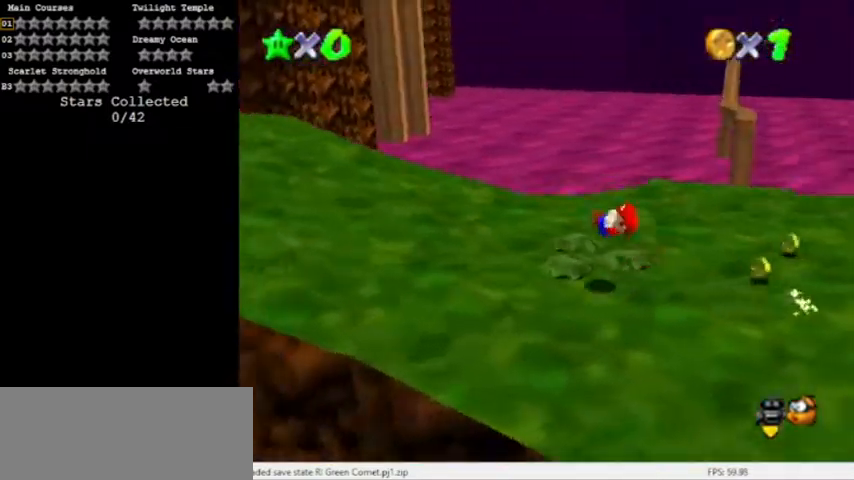
Gameplay with a controller (Nintendo layout); each line is a JSON object with the inputs held at the frame after it. "events" lists button and stick changes between this image and that frame as [ms after this image, input, new state], when the widget could be followed in between. Not read: L3 R3.
{"buttons": [], "left_stick": "left", "events": [[334, "B", "down"], [501, "A", "up"], [501, "B", "up"]]}
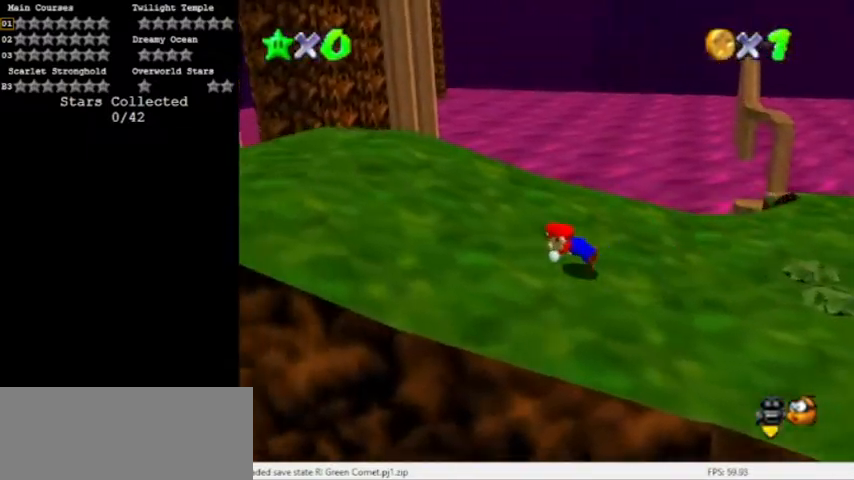
{"buttons": [], "left_stick": "left", "events": [[100, "B", "down"], [133, "A", "down"], [367, "B", "up"], [400, "A", "up"]]}
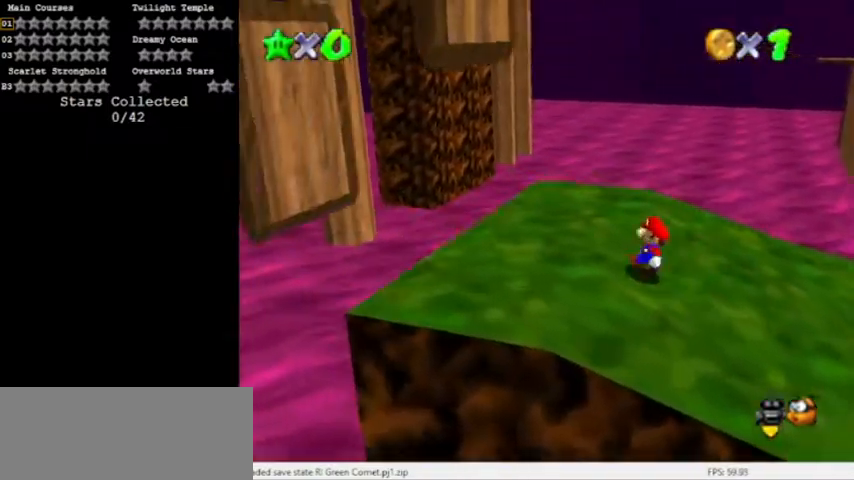
{"buttons": [], "left_stick": "left", "events": [[134, "Z", "down"], [200, "A", "down"], [334, "Z", "up"], [434, "A", "up"]]}
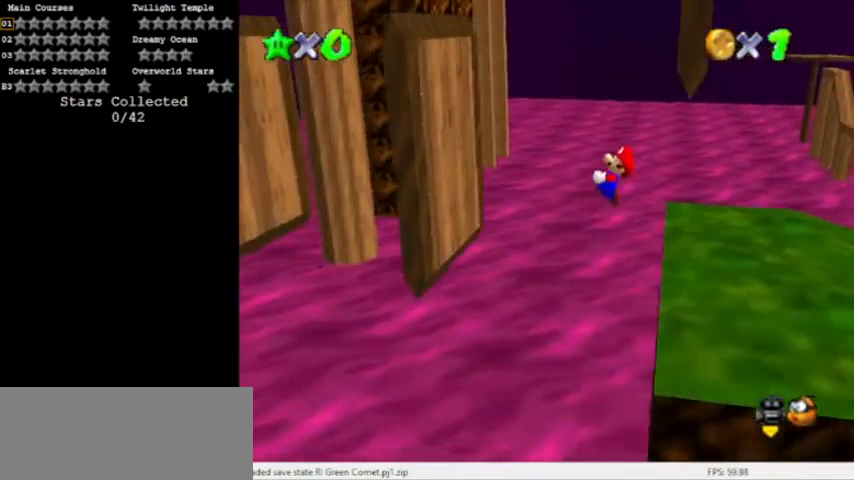
{"buttons": ["A"], "left_stick": "right", "events": [[333, "A", "down"], [367, "left_stick", "right"]]}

Work item
Would you print all of the material exactly as written, minus the pictures?

Solution below
Gameplay with a controller (Nintendo layout); each line is a JSON object with the inputs held at the frame after it. "events" lists button and stick changes between this image and that frame as [ms after this image, input, new state], when the widget could be followed in between. Not read: L3 R3.
{"buttons": [], "left_stick": "left", "events": [[334, "B", "down"], [501, "A", "up"], [501, "B", "up"]]}
{"buttons": [], "left_stick": "left", "events": [[100, "B", "down"], [133, "A", "down"], [367, "B", "up"], [400, "A", "up"]]}
{"buttons": [], "left_stick": "left", "events": [[134, "Z", "down"], [200, "A", "down"], [334, "Z", "up"], [434, "A", "up"]]}
{"buttons": ["A"], "left_stick": "right", "events": [[333, "A", "down"], [367, "left_stick", "right"]]}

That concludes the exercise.